◆ **WRITTEN PROBLEM**: Return each line below that contains the string "wireOp". Case must match.

=======

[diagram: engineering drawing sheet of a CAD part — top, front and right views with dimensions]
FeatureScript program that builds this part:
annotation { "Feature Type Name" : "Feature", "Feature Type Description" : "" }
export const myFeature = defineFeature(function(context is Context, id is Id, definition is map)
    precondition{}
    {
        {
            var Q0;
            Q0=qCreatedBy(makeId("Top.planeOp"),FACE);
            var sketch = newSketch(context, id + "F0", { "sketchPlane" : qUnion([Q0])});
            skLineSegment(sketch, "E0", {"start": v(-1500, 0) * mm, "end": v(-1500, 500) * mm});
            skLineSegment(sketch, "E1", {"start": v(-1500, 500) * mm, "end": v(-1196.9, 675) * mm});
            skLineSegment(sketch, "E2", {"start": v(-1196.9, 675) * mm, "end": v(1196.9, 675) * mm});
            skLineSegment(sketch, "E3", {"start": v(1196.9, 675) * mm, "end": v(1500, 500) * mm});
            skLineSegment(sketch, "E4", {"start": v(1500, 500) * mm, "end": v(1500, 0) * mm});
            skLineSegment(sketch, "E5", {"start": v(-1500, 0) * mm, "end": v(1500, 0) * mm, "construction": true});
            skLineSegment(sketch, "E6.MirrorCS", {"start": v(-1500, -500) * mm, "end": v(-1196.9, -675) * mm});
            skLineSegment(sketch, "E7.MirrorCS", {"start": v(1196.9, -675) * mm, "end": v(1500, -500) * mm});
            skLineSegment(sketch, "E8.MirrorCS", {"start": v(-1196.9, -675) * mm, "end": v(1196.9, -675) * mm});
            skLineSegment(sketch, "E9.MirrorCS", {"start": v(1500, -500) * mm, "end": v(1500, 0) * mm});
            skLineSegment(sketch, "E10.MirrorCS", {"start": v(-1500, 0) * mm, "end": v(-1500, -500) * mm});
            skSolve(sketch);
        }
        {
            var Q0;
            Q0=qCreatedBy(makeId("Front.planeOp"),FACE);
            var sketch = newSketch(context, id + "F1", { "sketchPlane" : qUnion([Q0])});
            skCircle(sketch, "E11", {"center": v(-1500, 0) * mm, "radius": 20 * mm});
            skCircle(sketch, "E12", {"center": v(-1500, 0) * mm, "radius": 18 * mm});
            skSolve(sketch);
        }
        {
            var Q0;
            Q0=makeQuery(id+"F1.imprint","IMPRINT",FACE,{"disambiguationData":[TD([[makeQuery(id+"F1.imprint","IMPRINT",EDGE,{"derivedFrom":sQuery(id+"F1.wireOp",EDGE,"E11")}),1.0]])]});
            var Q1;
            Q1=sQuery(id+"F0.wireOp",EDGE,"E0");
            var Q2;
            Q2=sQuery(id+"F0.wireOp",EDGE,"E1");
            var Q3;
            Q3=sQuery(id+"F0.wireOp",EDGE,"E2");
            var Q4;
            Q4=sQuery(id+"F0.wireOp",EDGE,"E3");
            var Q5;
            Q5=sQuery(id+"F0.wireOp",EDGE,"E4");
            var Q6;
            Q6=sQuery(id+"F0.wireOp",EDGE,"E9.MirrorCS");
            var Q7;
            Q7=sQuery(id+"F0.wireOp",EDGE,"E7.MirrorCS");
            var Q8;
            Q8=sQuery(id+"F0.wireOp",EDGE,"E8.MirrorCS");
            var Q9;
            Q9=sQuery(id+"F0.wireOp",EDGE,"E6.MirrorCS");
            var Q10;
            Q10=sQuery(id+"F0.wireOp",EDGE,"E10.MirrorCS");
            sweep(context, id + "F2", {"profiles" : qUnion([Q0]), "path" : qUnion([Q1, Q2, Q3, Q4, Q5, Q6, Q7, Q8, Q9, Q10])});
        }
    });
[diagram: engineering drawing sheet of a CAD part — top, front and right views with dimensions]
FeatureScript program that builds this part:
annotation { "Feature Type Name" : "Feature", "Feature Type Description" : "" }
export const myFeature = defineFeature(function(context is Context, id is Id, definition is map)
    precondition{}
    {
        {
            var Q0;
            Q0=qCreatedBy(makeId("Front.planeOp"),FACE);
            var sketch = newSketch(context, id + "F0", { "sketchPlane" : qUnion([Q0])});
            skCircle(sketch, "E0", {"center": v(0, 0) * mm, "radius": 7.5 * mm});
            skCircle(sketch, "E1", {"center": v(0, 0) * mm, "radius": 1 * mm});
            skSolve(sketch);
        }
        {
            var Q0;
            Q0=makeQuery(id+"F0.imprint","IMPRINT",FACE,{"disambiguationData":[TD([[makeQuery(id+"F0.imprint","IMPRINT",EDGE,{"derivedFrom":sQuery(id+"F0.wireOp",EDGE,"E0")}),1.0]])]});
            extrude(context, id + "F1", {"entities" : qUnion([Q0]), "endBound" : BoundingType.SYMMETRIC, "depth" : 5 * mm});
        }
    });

=======

◆ **THE RESULT**:
            Q0=makeQuery(id+"F1.imprint","IMPRINT",FACE,{"disambiguationData":[TD([[makeQuery(id+"F1.imprint","IMPRINT",EDGE,{"derivedFrom":sQuery(id+"F1.wireOp",EDGE,"E11")}),1.0]])]});
            Q1=sQuery(id+"F0.wireOp",EDGE,"E0");
            Q2=sQuery(id+"F0.wireOp",EDGE,"E1");
            Q3=sQuery(id+"F0.wireOp",EDGE,"E2");
            Q4=sQuery(id+"F0.wireOp",EDGE,"E3");
            Q5=sQuery(id+"F0.wireOp",EDGE,"E4");
            Q6=sQuery(id+"F0.wireOp",EDGE,"E9.MirrorCS");
            Q7=sQuery(id+"F0.wireOp",EDGE,"E7.MirrorCS");
            Q8=sQuery(id+"F0.wireOp",EDGE,"E8.MirrorCS");
            Q9=sQuery(id+"F0.wireOp",EDGE,"E6.MirrorCS");
            Q10=sQuery(id+"F0.wireOp",EDGE,"E10.MirrorCS");
            Q0=makeQuery(id+"F0.imprint","IMPRINT",FACE,{"disambiguationData":[TD([[makeQuery(id+"F0.imprint","IMPRINT",EDGE,{"derivedFrom":sQuery(id+"F0.wireOp",EDGE,"E0")}),1.0]])]});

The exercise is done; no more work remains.